What will the BP board decide to pay Bob Dudley this year?
If BP group chief executive Bob Dudley was paid £14m for delivering a $6.5bn (£5.3bn)* loss last year, what on earth will he get paid for delivering a profit in 2017?
The answer to this will shed a lot of light on the politically current and intense debate around executive pay.
A year ago, Mr Dudley became the unwilling poster boy for angry shareholders when, at the BP annual general meeting, 59% of shareholders voted against his £14m pay award.
He got the money anyway because the vote was not binding, so the board did not have to do what the owners of the company wanted.
Under rules introduced by the coalition government and championed by then Business Secretary Vince Cable, shareholders can only reject a pay packet or the formula by which it is calculated every three years.
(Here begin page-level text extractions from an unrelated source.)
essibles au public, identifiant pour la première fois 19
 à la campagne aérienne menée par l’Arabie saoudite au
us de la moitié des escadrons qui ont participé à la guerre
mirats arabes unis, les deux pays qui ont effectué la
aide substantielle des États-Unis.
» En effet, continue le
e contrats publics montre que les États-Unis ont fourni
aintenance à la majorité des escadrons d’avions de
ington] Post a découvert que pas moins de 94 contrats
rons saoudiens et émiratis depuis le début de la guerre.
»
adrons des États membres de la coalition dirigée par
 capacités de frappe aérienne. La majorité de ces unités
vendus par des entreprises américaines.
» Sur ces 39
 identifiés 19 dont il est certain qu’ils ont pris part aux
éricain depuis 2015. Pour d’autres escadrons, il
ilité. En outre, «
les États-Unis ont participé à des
That measure gave them more control than they had previously enjoyed but it clearly did not work or go far enough.
Remember, the formula by which Mr Dudley's pay was calculated in 2016 was approved by 95% of shareholders in 2014. Two years later they did not like the answer that formula spat out.
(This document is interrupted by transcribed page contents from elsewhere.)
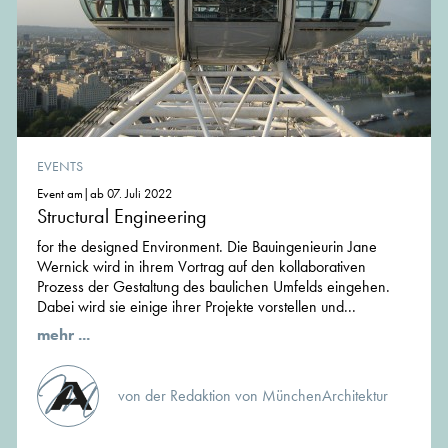
EVENTS
Event am|ab 07. Juli 2022
Structural Engineering
for the designed Environment. Die Bauingenieurin Jane
Wernick wird in ihrem Vortrag auf den kollaborativen
Prozess der Gestaltung des baulichen Umfelds eingehen.
Dabei wird sie einige ihrer Projekte vorstellen und...
mehr ...
von der Redaktion von MünchenArchitektur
In defence of Mr Dudley, it was not his fault that BP's Deepwater Horizon platform exploded in 2010 killing 11 people and pumping millions of barrels of oil into the Gulf of Mexico (that was on the watch of his predecessor Tony Hayward).
It was not his fault that the price of oil in 2015 came crashing down from more than $100 (£81) a barrel to around $30 (£24) during that year. Given the hand he was dealt, goes the argument, he did a pretty good job.
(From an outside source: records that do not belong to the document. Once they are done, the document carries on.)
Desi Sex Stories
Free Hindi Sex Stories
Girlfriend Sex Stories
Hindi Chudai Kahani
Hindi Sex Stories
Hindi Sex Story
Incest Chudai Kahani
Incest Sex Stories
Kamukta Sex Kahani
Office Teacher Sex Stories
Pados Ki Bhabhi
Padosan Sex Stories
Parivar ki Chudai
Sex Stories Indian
Some of the arguments will be the same this year. It is not his fault that he had to put another $7bn (£5.7bn) in the Deepwater kitty, but it is also not to his credit that the oil price rebounded to its current price of $56 (£45).
The chairman of BP's pay committee, Dame Ann Dowling, came in for a lot of stick for not using more discretion in adjusting the final pay award down last year and I understand that she has met with dozens of shareholder groups to avoid the same howls of protest this time around.
This April's vote on 2016 pay will also be non-binding but there will be a binding vote on the formula used to calculate pay packets for the next three years. It would take a particularly tin ear for BP to settle on a formula that finds it at such odds with its shareholders in the future.
Many executives are rewarded with a formula that takes a large account of relative performance. Doing badly - but less badly than the competition - means you did well. Even though the company lost money - you can often take home a hefty bonus.
The merits of this approach will be hotly debated this year as around half the companies in the FTSE 100 have binding votes on executive pay formulas. That will add real edge to a debate that has already been politically sharpened by Theresa May's warnings to corporate Britain over the rocketing disparity between bosses and workers' pay.
We are expecting new proposals on changing the manner, and in whose interests, UK companies are run when the government publishes its green paper on corporate governance in March.
I have presented the economic arguments as to why high performance-related pay is actually bad for companies and the economy here before. In short, it can prioritise cost cutting over investment which damages productivity and ultimately living standards. They are arguments that are gaining currency in Whitehall and it is not only shareholders who are disgruntled.
It may be only February, but this year's shareholder spring promises to be a belter.
*the headline loss of $6.5bn includes the compensation paid for the Gulf of Mexico oil spill. The number reported in our news story excludes one-off items to give a better sense of the underlying economics of the company.